TASK TO CARRY OUT: Extend the passage on the progress of the electric telegraph with a further paragraph that follows on from its final sentence.

PAGE TEXT:
· · · ·

PROGRESS OF THE ELECTRIC TELEGRAPH. Prescott's Electric Telegraph gives the following sketch :

At the commencement of 1848, it was stated that the length in operation in this country was about 3,000 miles. At the end of 1850, the lines in operation, or in progress, in the United States, amounted to 22,000 miles. In 1853, the total number of miles of wire in America amounted to 26,375.

It was but fifteen years since the first line of electric telegraph was constructed in this country; and at the present time there are not less than 50,000 miles in successful operation on this continent, having over 1,400 stations, and employing upwards of 10,000 operators and clerks. The number of messages passing over all the lines in this country annually is estimated at upwards of 5,000,000, producing a revenue of $2,000,000; in addition to which, the press pays $200,000 for public dispatches.

In Europe there are lines rivaling those in America. The electric wire extends under the English Channel, the German Ocean, the Black and Red seas, and the Mediterranean; it passes from crag to crag on the Alps, and runs through Italy, Switzerland, France, Germany, and Russia. India, Australia, Cuba, Mexico, and several of the South American States, have also their lines ; and the wires uniting the Pacific and Atlantic States will shortly meet at the passes of the Rocky Mountains.

· · · ·

EXTRACTED MATERIAL:
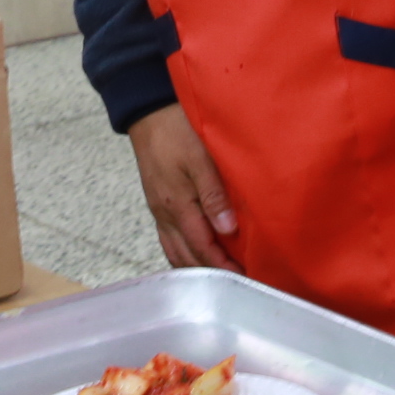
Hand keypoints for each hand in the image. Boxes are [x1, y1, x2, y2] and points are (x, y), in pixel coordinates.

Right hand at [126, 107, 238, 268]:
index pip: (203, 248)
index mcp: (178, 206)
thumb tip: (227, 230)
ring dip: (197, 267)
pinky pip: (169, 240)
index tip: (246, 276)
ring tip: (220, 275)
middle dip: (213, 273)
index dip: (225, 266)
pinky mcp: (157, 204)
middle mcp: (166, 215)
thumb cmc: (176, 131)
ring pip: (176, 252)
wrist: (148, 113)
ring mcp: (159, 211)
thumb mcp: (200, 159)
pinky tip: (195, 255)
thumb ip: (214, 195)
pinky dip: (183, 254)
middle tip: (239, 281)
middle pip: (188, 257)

· · · ·

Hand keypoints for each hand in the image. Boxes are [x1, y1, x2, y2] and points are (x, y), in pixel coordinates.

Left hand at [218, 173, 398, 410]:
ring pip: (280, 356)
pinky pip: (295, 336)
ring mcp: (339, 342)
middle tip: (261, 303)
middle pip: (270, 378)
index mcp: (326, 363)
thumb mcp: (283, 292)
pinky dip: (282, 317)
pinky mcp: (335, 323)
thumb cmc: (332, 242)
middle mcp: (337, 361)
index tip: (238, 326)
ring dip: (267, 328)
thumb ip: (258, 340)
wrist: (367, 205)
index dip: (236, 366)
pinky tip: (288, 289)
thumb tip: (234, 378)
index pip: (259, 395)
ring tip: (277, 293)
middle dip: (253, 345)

· · · ·

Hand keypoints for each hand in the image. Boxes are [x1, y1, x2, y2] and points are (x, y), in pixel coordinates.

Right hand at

· · · ·

EXERCISE ANSWER:
In Europe, Great Britain and Ireland have the greatest number of miles of electric telegraph--namely, 40.000. France has 26,000 ; Belgium, 1,600 ; Ger. many, 35,000 ; Switzerland, 2,000 ; Spain and Portugal, 1,200 ; Italy, 6,600 ; Turkey and Greece, 500; Russia, 12,000; Denmark and Sweden, 2,000. In Italy, Sardinia has the largest share of lines, having about 1,200 miles; and in Germany, after Austria and Prussia, the largest share belongs to Bavaria, which has 1,050. Saxony has 400 miles ; Wurtemberg, 195. The distance between stations on lines of continental telegraph is from ten to twelve miles on the average, and the number of them is about 3,800.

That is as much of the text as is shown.